**LISTED RECORDS**
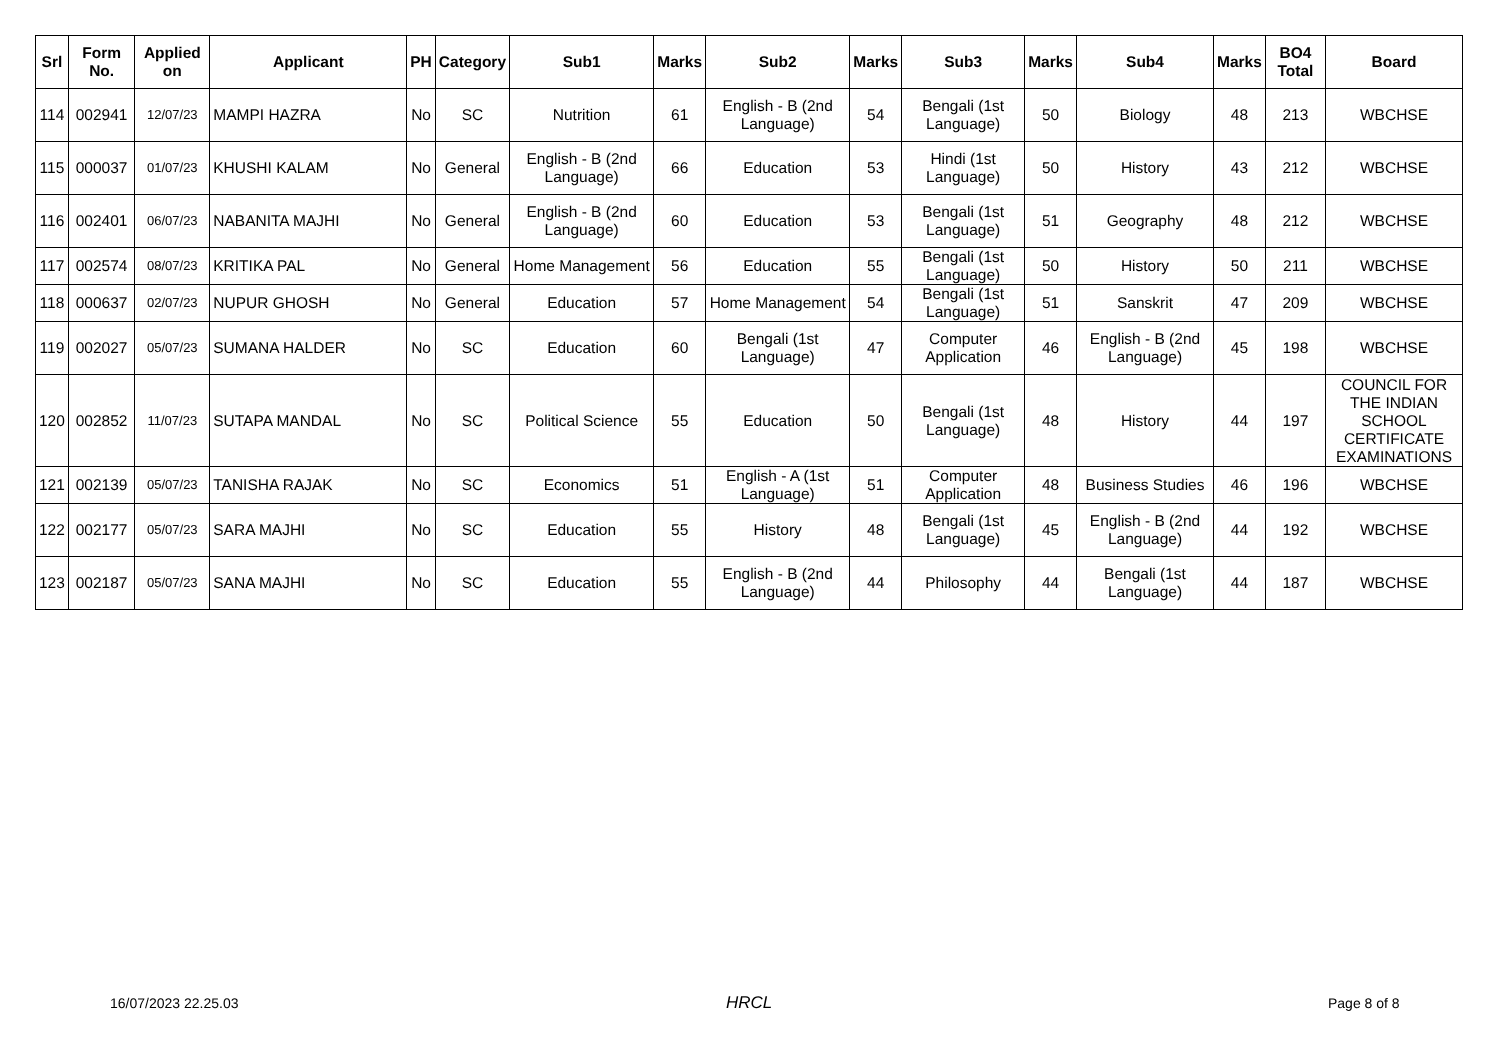| Srl | Form No. | Applied on | Applicant | PH | Category | Sub1 | Marks | Sub2 | Marks | Sub3 | Marks | Sub4 | Marks | BO4 Total | Board |
| --- | --- | --- | --- | --- | --- | --- | --- | --- | --- | --- | --- | --- | --- | --- | --- |
| 114 | 002941 | 12/07/23 | MAMPI HAZRA | No | SC | Nutrition | 61 | English - B (2nd Language) | 54 | Bengali (1st Language) | 50 | Biology | 48 | 213 | WBCHSE |
| 115 | 000037 | 01/07/23 | KHUSHI KALAM | No | General | English - B (2nd Language) | 66 | Education | 53 | Hindi (1st Language) | 50 | History | 43 | 212 | WBCHSE |
| 116 | 002401 | 06/07/23 | NABANITA MAJHI | No | General | English - B (2nd Language) | 60 | Education | 53 | Bengali (1st Language) | 51 | Geography | 48 | 212 | WBCHSE |
| 117 | 002574 | 08/07/23 | KRITIKA PAL | No | General | Home Management | 56 | Education | 55 | Bengali (1st Language) | 50 | History | 50 | 211 | WBCHSE |
| 118 | 000637 | 02/07/23 | NUPUR GHOSH | No | General | Education | 57 | Home Management | 54 | Bengali (1st Language) | 51 | Sanskrit | 47 | 209 | WBCHSE |
| 119 | 002027 | 05/07/23 | SUMANA HALDER | No | SC | Education | 60 | Bengali (1st Language) | 47 | Computer Application | 46 | English - B (2nd Language) | 45 | 198 | WBCHSE |
| 120 | 002852 | 11/07/23 | SUTAPA MANDAL | No | SC | Political Science | 55 | Education | 50 | Bengali (1st Language) | 48 | History | 44 | 197 | COUNCIL FOR THE INDIAN SCHOOL CERTIFICATE EXAMINATIONS |
| 121 | 002139 | 05/07/23 | TANISHA RAJAK | No | SC | Economics | 51 | English - A (1st Language) | 51 | Computer Application | 48 | Business Studies | 46 | 196 | WBCHSE |
| 122 | 002177 | 05/07/23 | SARA MAJHI | No | SC | Education | 55 | History | 48 | Bengali (1st Language) | 45 | English - B (2nd Language) | 44 | 192 | WBCHSE |
| 123 | 002187 | 05/07/23 | SANA MAJHI | No | SC | Education | 55 | English - B (2nd Language) | 44 | Philosophy | 44 | Bengali (1st Language) | 44 | 187 | WBCHSE |
16/07/2023 22.25.03 HRCL Page 8 of 8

**PROBLEM DETAILS**
Above are the records; reproduce them exactly and leave out the pictures.

**RESULT OF THE TASK**
| Srl | Form No. | Applied on | Applicant | PH | Category | Sub1 | Marks | Sub2 | Marks | Sub3 | Marks | Sub4 | Marks | BO4 Total | Board |
| --- | --- | --- | --- | --- | --- | --- | --- | --- | --- | --- | --- | --- | --- | --- | --- |
| 114 | 002941 | 12/07/23 | MAMPI HAZRA | No | SC | Nutrition | 61 | English - B (2nd Language) | 54 | Bengali (1st Language) | 50 | Biology | 48 | 213 | WBCHSE |
| 115 | 000037 | 01/07/23 | KHUSHI KALAM | No | General | English - B (2nd Language) | 66 | Education | 53 | Hindi (1st Language) | 50 | History | 43 | 212 | WBCHSE |
| 116 | 002401 | 06/07/23 | NABANITA MAJHI | No | General | English - B (2nd Language) | 60 | Education | 53 | Bengali (1st Language) | 51 | Geography | 48 | 212 | WBCHSE |
| 117 | 002574 | 08/07/23 | KRITIKA PAL | No | General | Home Management | 56 | Education | 55 | Bengali (1st Language) | 50 | History | 50 | 211 | WBCHSE |
| 118 | 000637 | 02/07/23 | NUPUR GHOSH | No | General | Education | 57 | Home Management | 54 | Bengali (1st Language) | 51 | Sanskrit | 47 | 209 | WBCHSE |
| 119 | 002027 | 05/07/23 | SUMANA HALDER | No | SC | Education | 60 | Bengali (1st Language) | 47 | Computer Application | 46 | English - B (2nd Language) | 45 | 198 | WBCHSE |
| 120 | 002852 | 11/07/23 | SUTAPA MANDAL | No | SC | Political Science | 55 | Education | 50 | Bengali (1st Language) | 48 | History | 44 | 197 | COUNCIL FOR THE INDIAN SCHOOL CERTIFICATE EXAMINATIONS |
| 121 | 002139 | 05/07/23 | TANISHA RAJAK | No | SC | Economics | 51 | English - A (1st Language) | 51 | Computer Application | 48 | Business Studies | 46 | 196 | WBCHSE |
| 122 | 002177 | 05/07/23 | SARA MAJHI | No | SC | Education | 55 | History | 48 | Bengali (1st Language) | 45 | English - B (2nd Language) | 44 | 192 | WBCHSE |
| 123 | 002187 | 05/07/23 | SANA MAJHI | No | SC | Education | 55 | English - B (2nd Language) | 44 | Philosophy | 44 | Bengali (1st Language) | 44 | 187 | WBCHSE |
16/07/2023 22.25.03 HRCL Page 8 of 8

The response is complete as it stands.